We all know exactly why more people have been working from home over the past year. We also know that it is technology that has stepped in to enable companies to function and communicate.
However, perhaps what we like to think about less is how vulnerable this has made us to cyber-attack – this applies to Governments, large corporations, SMEs, and individuals. The scammers are having a field day and, if they can breach institutions like the NHS, the Pentagon and even compromise Microsoft’s software, it means that none of us is safe.
The financial outlay involved in protecting our businesses from cyber-attack is only one aspect; people need continually to be trained how to use the kit and what to watch out for from the invaders. As one expert put it, the reality is that every employee is now a “digital employee”, every business endeavor “has a technology component” and every budget is “an IT budget.”
We are all having to learn a new language. Terms like ‘ransomware attacks, the cloud and cyber clusters’ are examples of a vocabulary that most of us would not have recognised only a few years ago. However, experts warn that despite all the ultra-sophisticated technology coming on stream, if there is a security breach it is most likely to occur in the basic mailbox (e.g., Office 365) because of the huge increase in online remote working volumes. It turns out that the most common technology is also our weakest link.

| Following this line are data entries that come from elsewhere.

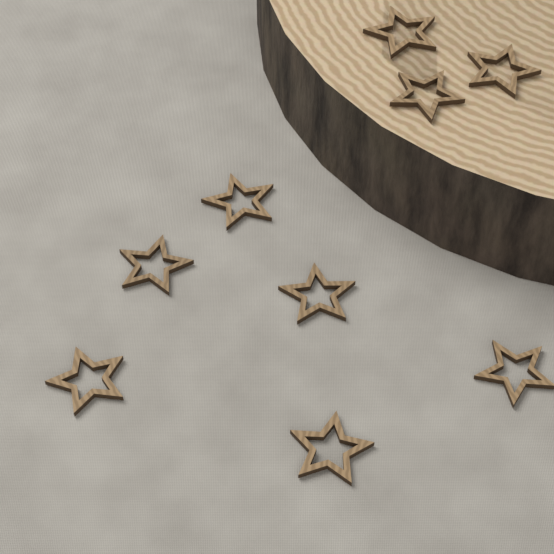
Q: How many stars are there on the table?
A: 9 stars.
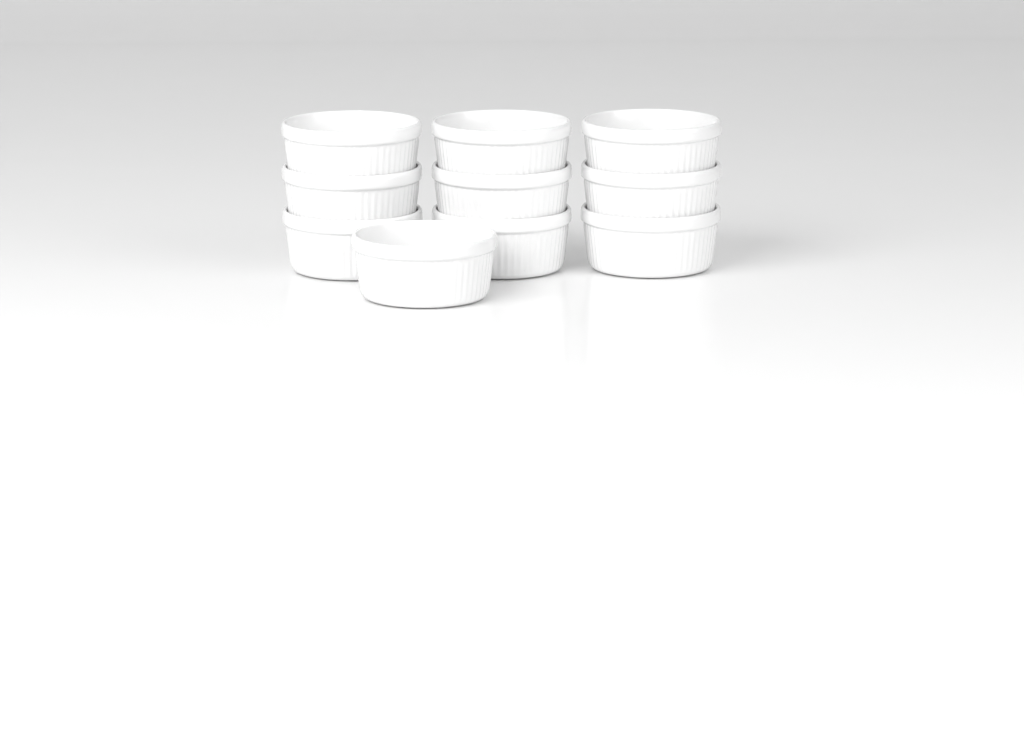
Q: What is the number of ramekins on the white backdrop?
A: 10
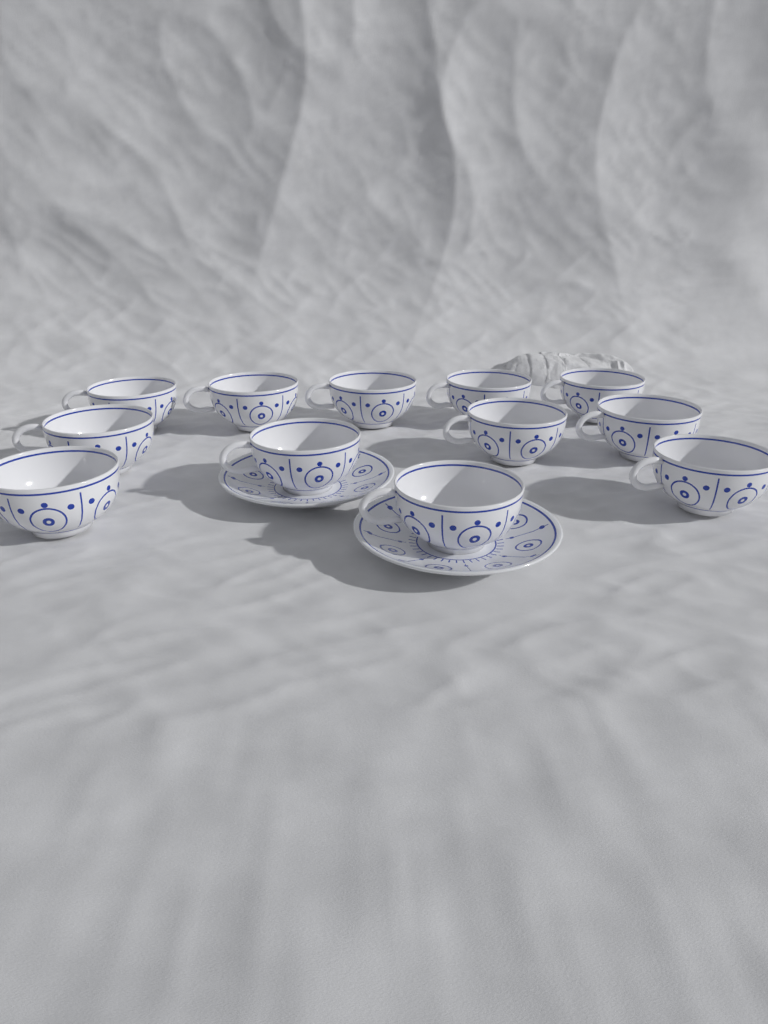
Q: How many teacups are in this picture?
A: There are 12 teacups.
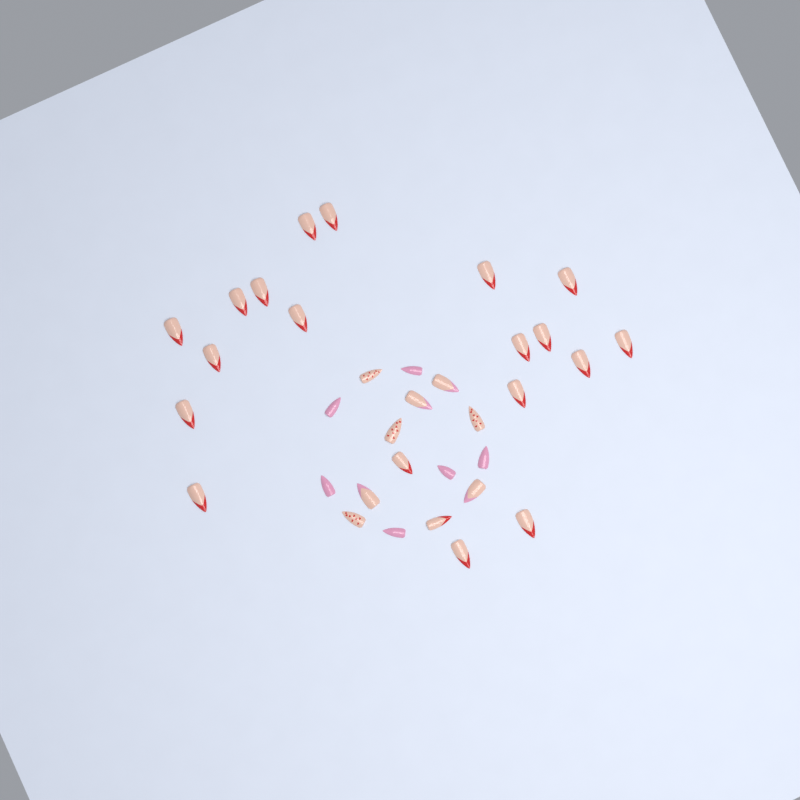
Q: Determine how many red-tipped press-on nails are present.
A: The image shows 20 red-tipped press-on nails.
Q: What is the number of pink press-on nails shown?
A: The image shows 6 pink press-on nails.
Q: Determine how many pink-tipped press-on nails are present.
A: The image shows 4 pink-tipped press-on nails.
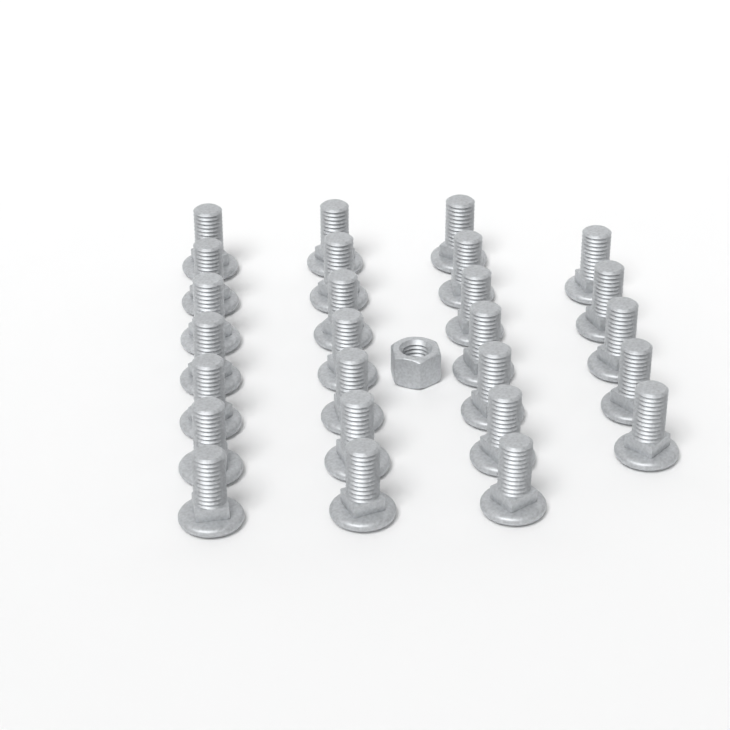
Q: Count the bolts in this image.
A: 26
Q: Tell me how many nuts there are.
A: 1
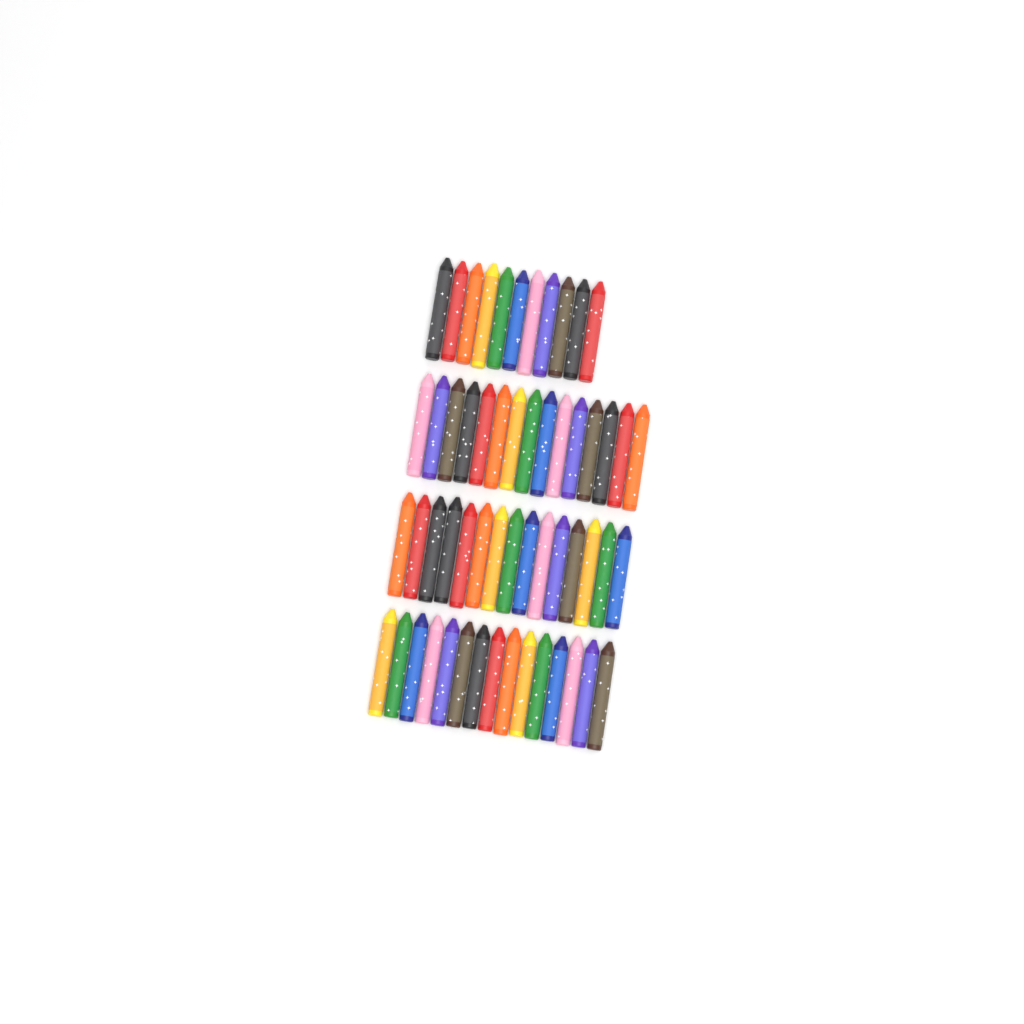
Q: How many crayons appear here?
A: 56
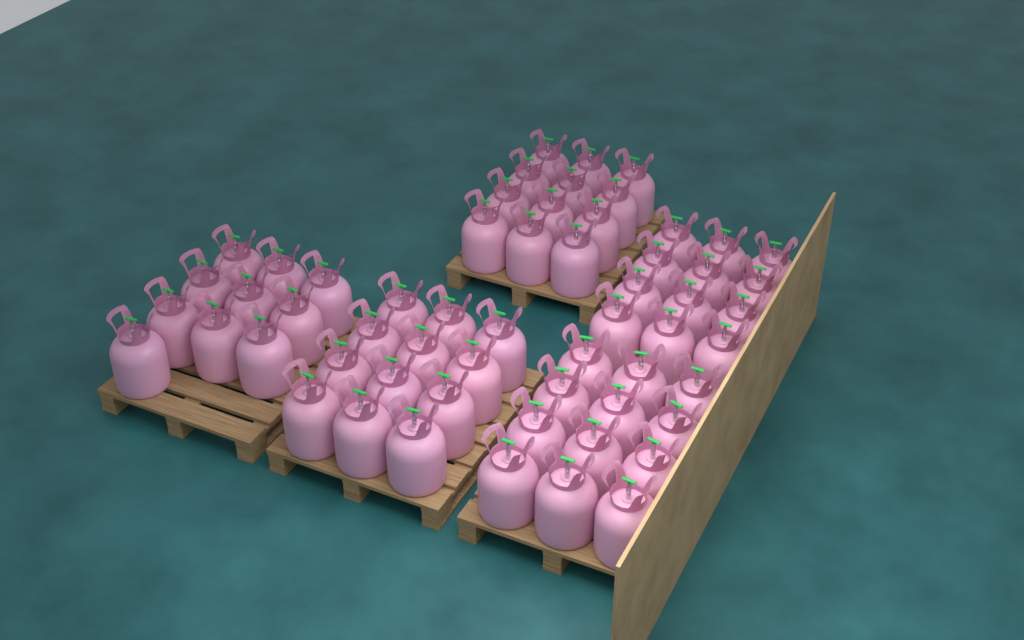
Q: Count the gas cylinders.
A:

The fact is, digital literacy is non-negotiable, starting from the Boardroom and extending to every employee. It means that someone senior must be made responsible for information security in every company regardless of its size. Delegating such a vital role to a junior member of staff is only asking for trouble.
In her maiden speech, the new CEO of the National Cyber Security Centre (NCSC), Lindy Cameron, said: “Cyber security is still not taken as seriously as it should be and simply is not embedded into the UK’s boardroom thinking.”
Some of the warnings are scary, but advice is readily available, and guidelines do exist (from the NCSC for example). Speaking for ourselves and having taken the decision to upgrade our IT structure prior to the pandemic, UnitBirwelco is already a cyber essentials certified company. Nevertheless, we must constantly engage our staff in training about phishing and scam-emails because we know that time is unlikely to stand still. We also know that burying your head in the sand is no defence against a problem that is not going away.